Sep 25, 2021 3:46pm Rick Murray (539) 13840 posts	The C library is chokka with FPA assembler. I know. It will need some stuff duplicated, but then maybe a little bit of smarts will be able to set up the Stubs jump table accordingly if called using a new SWI (LibInitAPCS32VFP or something?) in order that older FPA software also works as expected. But how much are we prepared to annoy people who for good reasons are still running old hardware My thoughts on this are that it isn’t really an annoyance as such. Everything they own and everything they use won’t mysteriously cease to function. The only difference is that upgrades and new releases of some things won’t work. Firstly, there is precedence from Acorn (think of all the RiscPC extended stuff that was never officially made available for older machines (why do you think Dummy Dynamic Areas was created?)). Secondly, there is precedence, take a look at https://www.riscosports.co.uk/vfp/ and note that it isn’t aimed at anything pre-5.2x with VFP. Thirdly, this should be a question for each individual author. Some bend over backwards to use StubsG to support “damn near everything”, while others figure after over a quarter of a century, the RiscPC has had a good run, but it shouldn’t be a millstone preventing future progress. My own personal view here is that I write stuff for contemporary machines. If it works on older ones, great. If not, oh well. [I don’t go out of my way to be incompatible, but RiscPC/RO3.7 is not part of my testing regime ¹; I don’t even own a copy of 4.×.] “Because ancient machines” is a pretty lousy excuse for not having the DDE compiler support hardware maths, and that sort of logic might push people less lazy than me to GCC. I wouldn’t move, as I suck at maths so my code doesn’t tend to be maths heavy, but Chris has provided yet another example of the limitations of emulated FP. I mean, literally, six odd minutes (FPA) versus a mite under four seconds (VFP). I’m not entirely certain what softpcs actually is, but even that hands FPA it’s arse on a plate, running in at sixteen seconds. Which is way closer to four then it is to six freaking minutes! As such, softpcs would seem an acceptable alternative (how might I use this in my programs? (Norcroft compiler)), as, really, it’s FPA that’s not fit for purpose… ¹ It used to be, but these days I try to avoid turning on the power hungry Windows box.

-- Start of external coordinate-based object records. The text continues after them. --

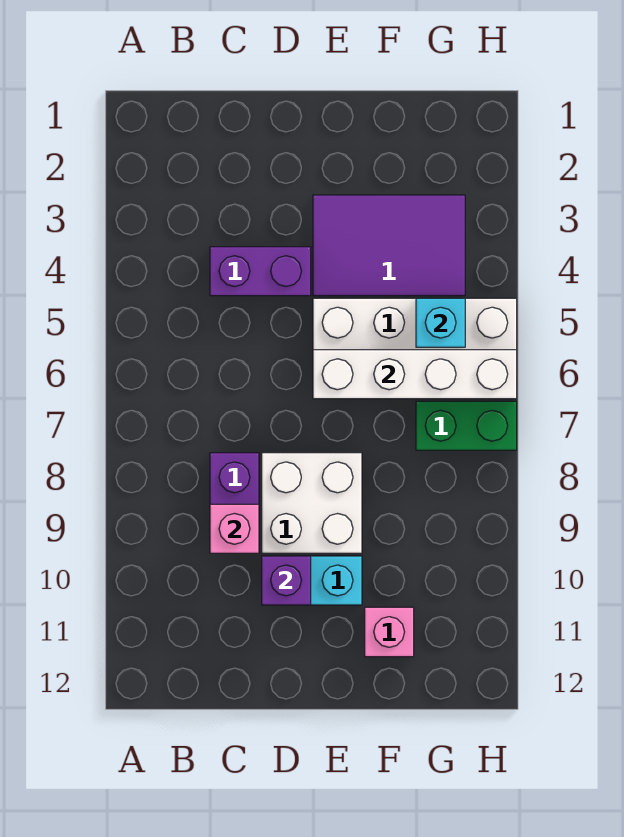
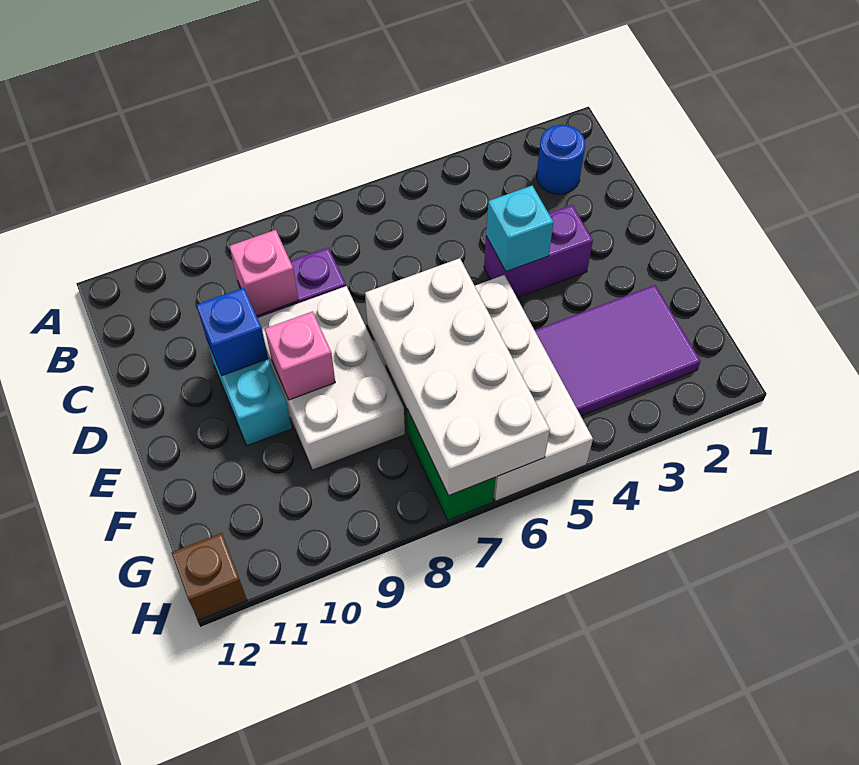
none -> blue round brick B2 level 1
purple brick C4:D4 level 1 -> purple brick D3:D4 level 1
white brick D8:E9 level 1 -> white brick D8:F9 level 1
purple brick D10 level 2 -> blue brick D10 level 2
purple tile E3:G4 level 1 -> purple tile F2:G4 level 1
white brick E6:H6 level 2 -> white brick E6:H7 level 2
pink brick F11 level 1 -> pink brick E9 level 2
cyan brick G5 level 2 -> cyan brick D4 level 2
none -> brown brick H12 level 1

Sep 25, 2021 3:52pm Stuart Swales (8827) 1357 posts	RE: apcs_softpcs – see my post from 19 hours ago (I have no idea how to paste links to individual posts here)

Sep 25, 2021 4:02pm David Pitt (3386) 1248 posts	see my post from 19 hours ago (I have no idea how to paste links to individual posts here) At the required post click on the 19hours link, that is the link required, copy it from the URL bar. I do this in a second browser window to avoid loosing my place.

Sep 25, 2021 4:13pm Chris Gransden (337) 1207 posts	Note that you can assemble the library with APCS_SOFTPCS_RUNTIME_SWITCH set to {FALSE} Down from 16.18 secs to 15.02 secs.

Sep 25, 2021 4:23pm Stuart Swales (8827) 1357 posts	Down from 16.18 secs to 15.02 secs. I did wonder about having the first instruction of each function being `B FPA-equivalent-function` and patch that with a `NOP` when the softpcs VFP system was initialised (it would need to not be in a READONLY area then). Or less hacky, a more Stubs-like arrangement where it patches in a function table of addresses at run-time to avoid modifying the code. Current implementation was just a get-you-going one to fail-safe to the FPA function set if it was never initialised. @David: Thanks – I can only see links to topics and posts but have now found the post id to use by HTML inspection. Let’s see if I can do it: https://www.riscosopen.org/forum/forums/2/topics/3457?page=1#posts-45080 was what inspired me to do this.

Sep 25, 2021 5:19pm David Pitt (3386) 1248 posts	I can only see links to topics and posts but have now found the post id to use by HTML inspection It only works from within the topics but not from “Recent post”. Contemplating this message look up at the one above, the time, above the name, is a link to that post including the `#posts-number` tag. It even works in NetSurf.

Sep 25, 2021 5:26pm Rick Murray (539) 13840 posts	Mmm, just read bits of it on my phone. It looks like the sort of FP support that was provided with TurboC way back when – use hardware if available, else emulate. It’s a good compromise. Thanks. ;-)

Sep 25, 2021 5:28pm Rick Murray (539) 13840 posts	I can only see links to topics and posts but have now found the post id to use by HTML inspection. It’s hiding. Don’t use Recent Posts, go into the actual thread. Then look at the posting time above the user’s icon. There’s your link. [alternate: Firefox, install the Display #Anchors add-on]